What to produce:
Supply the number of lines in the data below that hold "ProjectId", and let that number be the whole answer.

Study material:
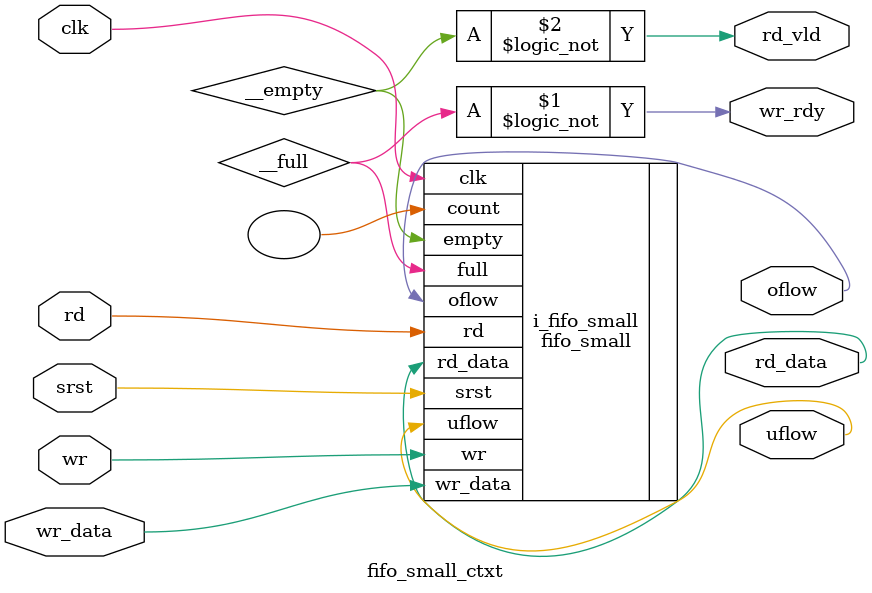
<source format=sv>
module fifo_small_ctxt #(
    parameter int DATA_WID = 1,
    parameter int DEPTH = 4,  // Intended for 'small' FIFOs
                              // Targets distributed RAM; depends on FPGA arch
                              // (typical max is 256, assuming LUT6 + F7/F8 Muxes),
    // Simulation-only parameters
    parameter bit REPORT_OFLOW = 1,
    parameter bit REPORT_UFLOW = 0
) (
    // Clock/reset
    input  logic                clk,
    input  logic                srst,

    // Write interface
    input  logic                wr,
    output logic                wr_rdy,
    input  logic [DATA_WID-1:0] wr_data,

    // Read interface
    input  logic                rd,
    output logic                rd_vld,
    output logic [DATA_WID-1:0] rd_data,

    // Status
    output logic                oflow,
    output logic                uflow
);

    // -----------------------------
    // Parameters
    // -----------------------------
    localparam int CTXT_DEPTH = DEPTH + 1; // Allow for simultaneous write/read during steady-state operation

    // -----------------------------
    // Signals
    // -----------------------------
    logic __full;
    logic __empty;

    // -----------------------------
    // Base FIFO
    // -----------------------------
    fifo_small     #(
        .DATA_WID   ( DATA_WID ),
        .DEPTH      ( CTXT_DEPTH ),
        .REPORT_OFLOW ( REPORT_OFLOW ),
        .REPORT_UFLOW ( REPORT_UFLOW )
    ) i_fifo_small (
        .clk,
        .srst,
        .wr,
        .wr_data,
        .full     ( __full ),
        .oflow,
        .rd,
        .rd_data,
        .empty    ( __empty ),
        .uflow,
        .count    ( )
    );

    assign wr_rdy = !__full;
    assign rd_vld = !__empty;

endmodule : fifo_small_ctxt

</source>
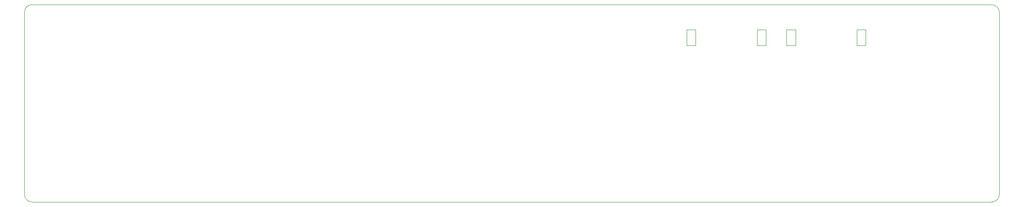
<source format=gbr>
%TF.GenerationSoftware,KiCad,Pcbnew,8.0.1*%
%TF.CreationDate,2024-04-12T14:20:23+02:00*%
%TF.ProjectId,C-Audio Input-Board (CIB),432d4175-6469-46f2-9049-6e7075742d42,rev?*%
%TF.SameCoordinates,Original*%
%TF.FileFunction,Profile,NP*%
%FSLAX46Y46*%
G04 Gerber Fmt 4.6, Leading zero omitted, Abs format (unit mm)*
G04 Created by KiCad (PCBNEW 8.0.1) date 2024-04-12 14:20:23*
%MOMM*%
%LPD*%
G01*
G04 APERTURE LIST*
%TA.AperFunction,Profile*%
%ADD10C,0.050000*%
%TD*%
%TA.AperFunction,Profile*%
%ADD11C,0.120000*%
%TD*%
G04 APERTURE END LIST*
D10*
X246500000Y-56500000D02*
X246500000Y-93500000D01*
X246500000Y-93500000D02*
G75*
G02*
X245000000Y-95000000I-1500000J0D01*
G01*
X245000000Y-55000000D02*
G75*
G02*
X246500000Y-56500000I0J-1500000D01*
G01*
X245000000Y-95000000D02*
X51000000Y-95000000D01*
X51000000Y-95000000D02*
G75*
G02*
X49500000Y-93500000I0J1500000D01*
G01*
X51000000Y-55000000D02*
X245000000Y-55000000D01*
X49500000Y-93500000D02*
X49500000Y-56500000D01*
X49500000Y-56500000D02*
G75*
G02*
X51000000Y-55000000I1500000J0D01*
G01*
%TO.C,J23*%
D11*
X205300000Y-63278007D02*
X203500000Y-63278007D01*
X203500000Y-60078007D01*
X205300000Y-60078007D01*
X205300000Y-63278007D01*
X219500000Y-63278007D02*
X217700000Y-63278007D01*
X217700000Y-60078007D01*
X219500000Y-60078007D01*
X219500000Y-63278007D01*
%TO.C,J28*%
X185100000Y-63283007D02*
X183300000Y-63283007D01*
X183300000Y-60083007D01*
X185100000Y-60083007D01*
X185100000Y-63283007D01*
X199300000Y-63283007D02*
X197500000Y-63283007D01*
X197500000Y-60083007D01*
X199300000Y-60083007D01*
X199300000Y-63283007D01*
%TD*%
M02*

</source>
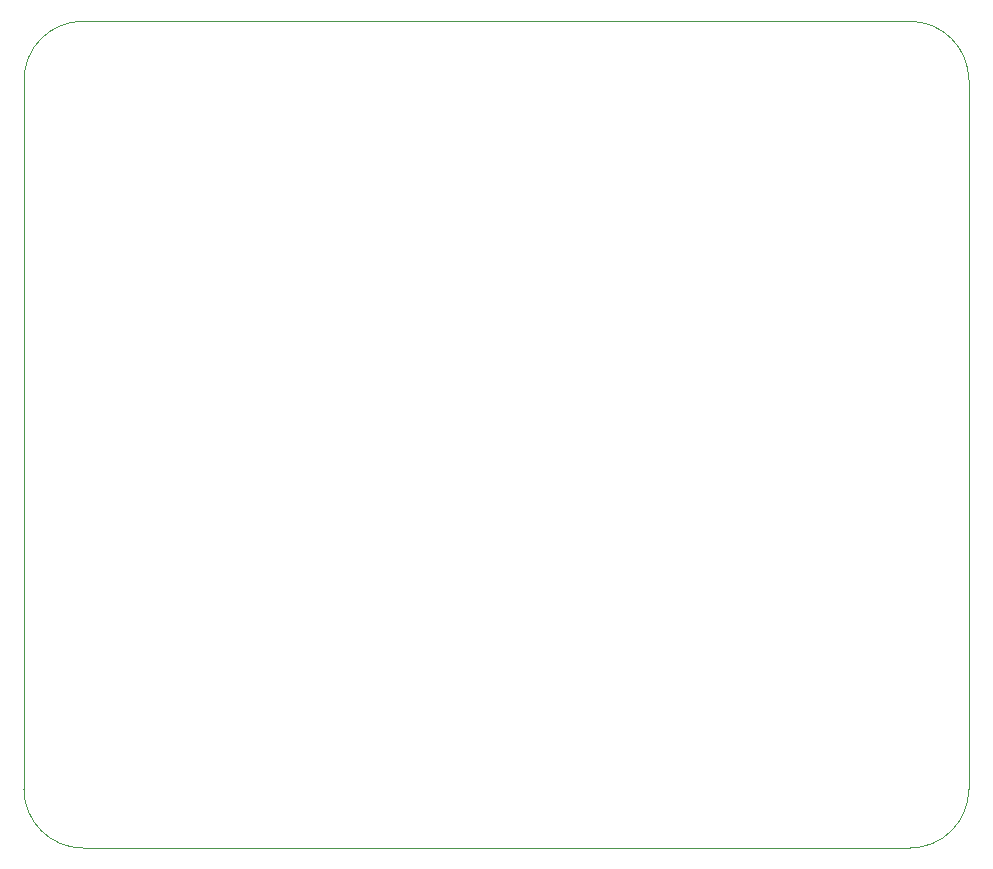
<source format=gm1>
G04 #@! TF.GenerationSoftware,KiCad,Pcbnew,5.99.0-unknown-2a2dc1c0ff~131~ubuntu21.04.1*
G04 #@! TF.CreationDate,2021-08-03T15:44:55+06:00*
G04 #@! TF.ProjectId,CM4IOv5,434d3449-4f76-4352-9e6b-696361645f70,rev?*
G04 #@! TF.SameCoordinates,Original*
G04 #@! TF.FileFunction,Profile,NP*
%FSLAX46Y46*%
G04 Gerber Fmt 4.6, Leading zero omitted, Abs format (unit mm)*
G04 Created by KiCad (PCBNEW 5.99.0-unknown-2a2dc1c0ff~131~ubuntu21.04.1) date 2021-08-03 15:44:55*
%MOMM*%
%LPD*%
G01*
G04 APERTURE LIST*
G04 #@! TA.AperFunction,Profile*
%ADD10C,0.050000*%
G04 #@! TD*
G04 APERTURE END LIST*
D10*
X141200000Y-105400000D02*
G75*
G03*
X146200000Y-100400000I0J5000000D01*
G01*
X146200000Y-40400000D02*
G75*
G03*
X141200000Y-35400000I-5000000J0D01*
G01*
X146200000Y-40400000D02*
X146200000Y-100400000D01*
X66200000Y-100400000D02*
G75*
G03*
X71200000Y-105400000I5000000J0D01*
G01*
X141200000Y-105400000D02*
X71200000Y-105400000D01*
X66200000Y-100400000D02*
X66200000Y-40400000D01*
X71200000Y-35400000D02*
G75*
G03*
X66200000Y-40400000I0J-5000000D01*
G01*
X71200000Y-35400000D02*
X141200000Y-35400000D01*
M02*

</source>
---
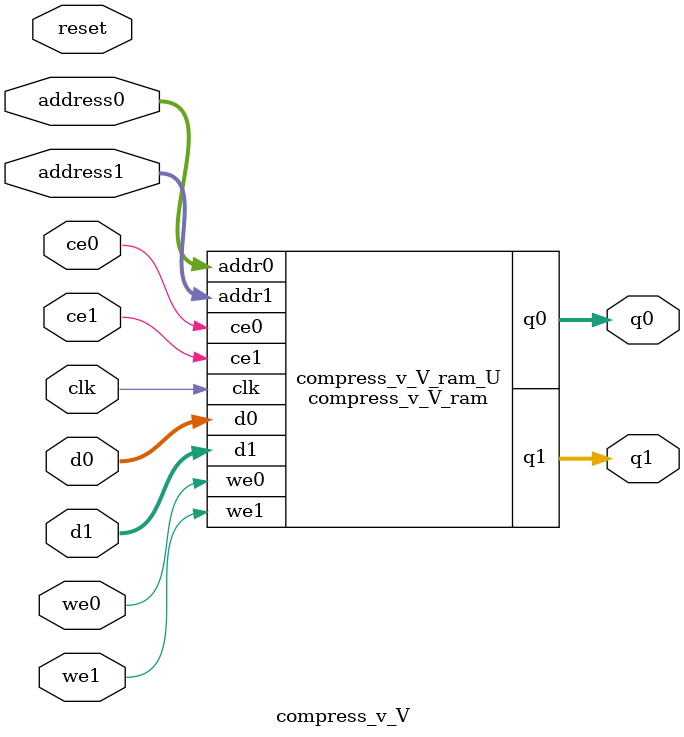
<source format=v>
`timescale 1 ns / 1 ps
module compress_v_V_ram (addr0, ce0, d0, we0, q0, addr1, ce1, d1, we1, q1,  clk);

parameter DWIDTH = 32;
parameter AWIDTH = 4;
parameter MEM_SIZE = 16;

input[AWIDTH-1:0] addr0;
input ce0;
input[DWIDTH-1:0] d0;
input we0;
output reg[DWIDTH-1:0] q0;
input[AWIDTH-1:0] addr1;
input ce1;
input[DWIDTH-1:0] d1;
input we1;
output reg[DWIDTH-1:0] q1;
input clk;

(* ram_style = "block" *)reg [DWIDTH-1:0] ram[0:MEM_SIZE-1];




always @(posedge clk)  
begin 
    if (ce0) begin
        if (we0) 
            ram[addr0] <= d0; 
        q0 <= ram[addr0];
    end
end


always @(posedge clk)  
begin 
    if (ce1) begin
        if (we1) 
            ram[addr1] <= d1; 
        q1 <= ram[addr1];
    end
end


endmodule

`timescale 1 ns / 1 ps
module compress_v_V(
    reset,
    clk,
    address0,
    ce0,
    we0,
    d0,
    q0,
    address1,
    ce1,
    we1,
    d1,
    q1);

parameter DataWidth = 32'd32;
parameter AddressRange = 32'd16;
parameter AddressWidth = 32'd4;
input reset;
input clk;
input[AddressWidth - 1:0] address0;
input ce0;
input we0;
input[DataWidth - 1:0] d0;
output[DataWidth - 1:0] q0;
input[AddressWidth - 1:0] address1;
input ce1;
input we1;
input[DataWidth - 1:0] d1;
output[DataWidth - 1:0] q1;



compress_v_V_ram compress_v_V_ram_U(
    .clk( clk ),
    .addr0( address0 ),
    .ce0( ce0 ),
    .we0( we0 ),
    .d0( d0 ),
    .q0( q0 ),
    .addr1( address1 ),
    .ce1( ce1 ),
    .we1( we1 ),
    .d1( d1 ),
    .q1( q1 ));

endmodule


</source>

Solution to this problem:
2